Citi’s somewhat antagonistic announcement mentioned that its dedicated team of cryptocurrency researchers has constructed at least three separate blockchains for the a currency to run across, although it’s still living in a purely pre-production environment.
Then, in September, the Venture Capital arm of Citigroup, Citi Ventures, became the major investor in a $30m USD equity funding round for a startup called Chain Inc., which primarily works on a blockchain-based interbank settlement ledger system things.
The Chain platform’s stated purpose is to enable existing banks and financial institutions to issue, create, transfer, and store digital assets on private networks that are purpose-built for given markets. These networks do not require the use of bitcoin as a currency, but are, in fact, based on the Bitcoin blockchain and protocol, intended for use on other open digital currency networks. Especially including networks of all of the Chain clients networked together on a permissioned-access blockchain.

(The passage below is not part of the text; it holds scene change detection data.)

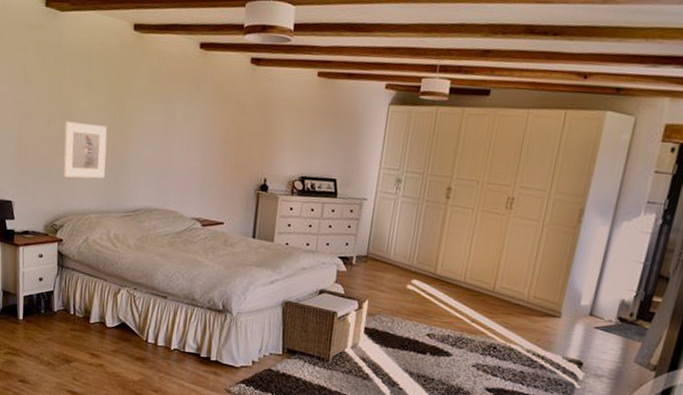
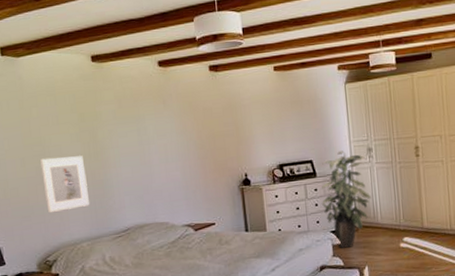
indoor plant: none [335,175,393,278] -> present [321,151,371,248]

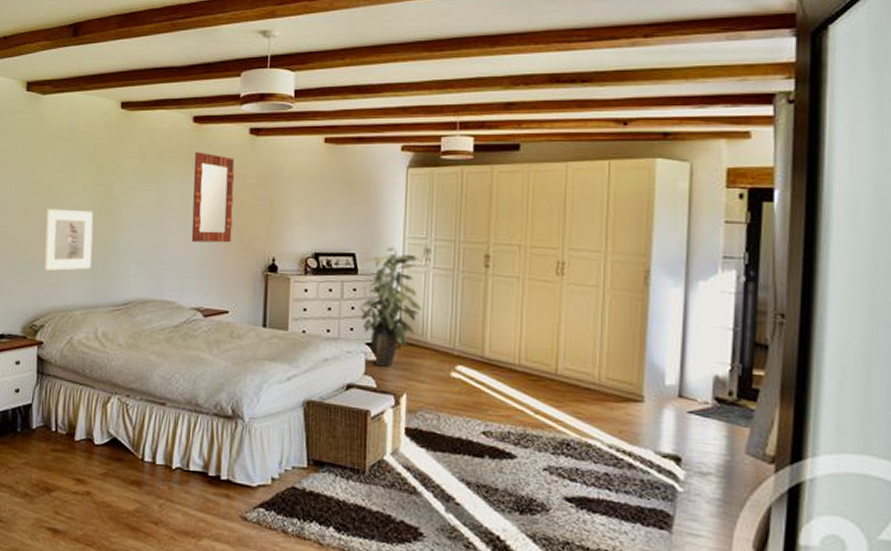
home mirror: none [164,91,208,170] -> present [191,151,235,243]

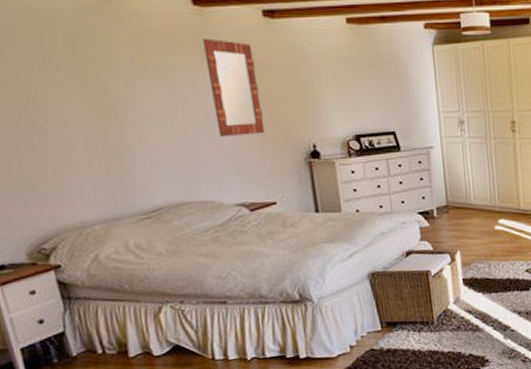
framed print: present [43,208,93,271] -> none [22,114,103,186]
indoor plant: present [358,247,422,367] -> none [406,122,463,231]

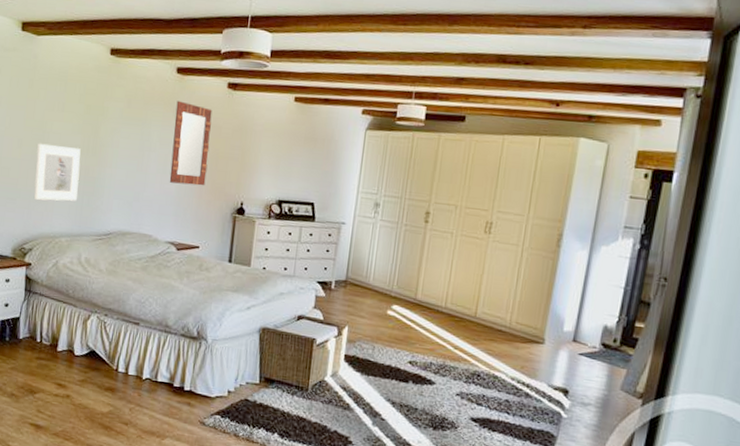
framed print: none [22,114,103,186] -> present [33,143,81,201]

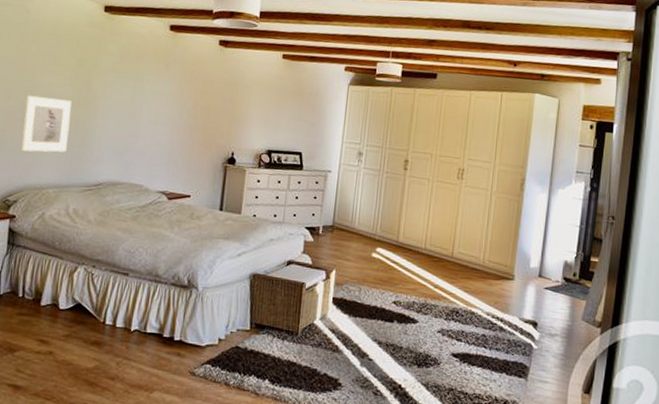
home mirror: present [169,100,213,186] -> none [161,56,204,137]

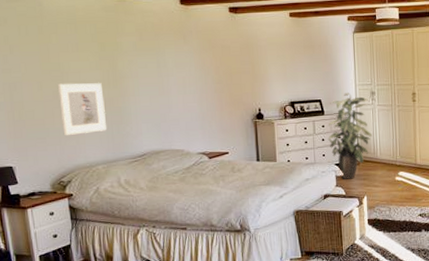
indoor plant: none [301,149,355,248] -> present [327,93,372,179]

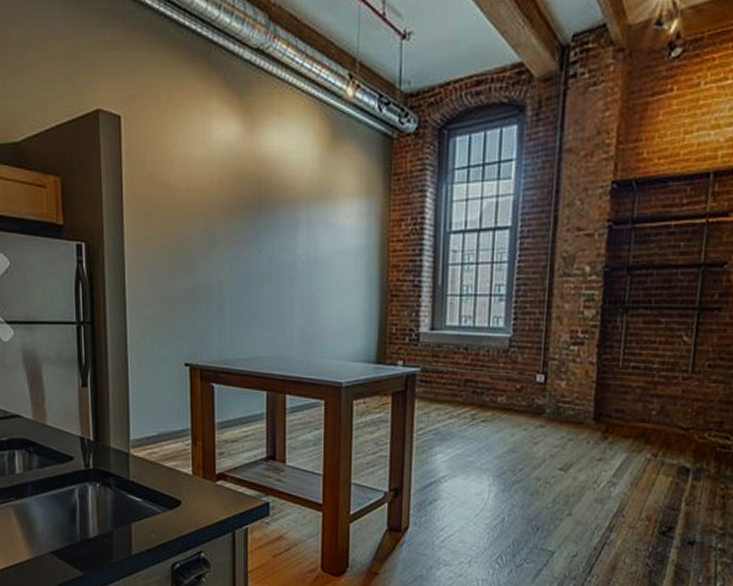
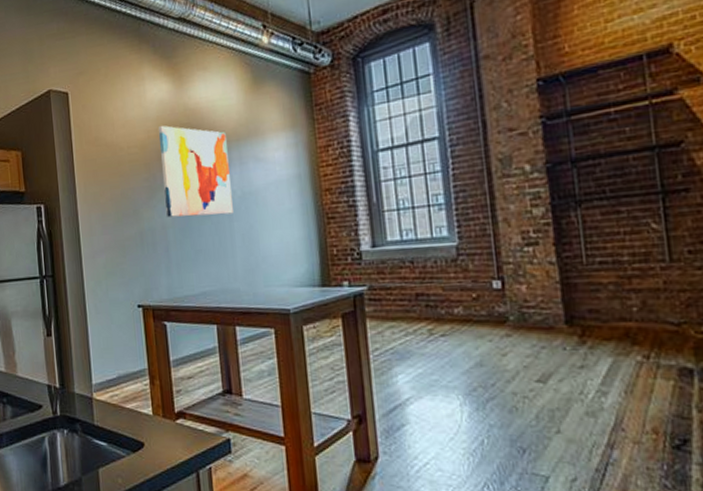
wall art: none [223,171,296,279] -> present [159,125,233,218]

Citi’s official reason for getting involved with Chain Inc. was stated as a way to test out the blockchain across a whole range of innovations. “Blockchain technology represents a fundamental, generational shift for financial services, and Chain’s platform is enabling and accelerating this transformation,” stated Ramneek Gupta, Managing Director of Global Venture Investing at Citi Ventures.
All of Chain’s investors will be meeting twice a year in what has been named the “Blockchain Working Group.” Meetings will be composed of the latest developments in distributed ledger technology.
“We hope to leverage Chain’s platform to rapidly test and develop applications as part of Citi’s multi-faceted blockchain strategy which has the potential to greatly enhance our customers’ experience well beyond just currencies and payments.” – Ramneek Gupta, Citi Ventures
A few days later at Consensus 2015, an afternoon session was held onstage with the global head at Citi’s Innovation Center, Debra Brackeen.
Brackeen talked about how Citi became involved in the blockchain and cryptocurrency space, stating that during her four or so years at the company, digital money had always been part of the conversation. Brackeen said, “We are looking at use cases including clearing and settlement and trade finance.”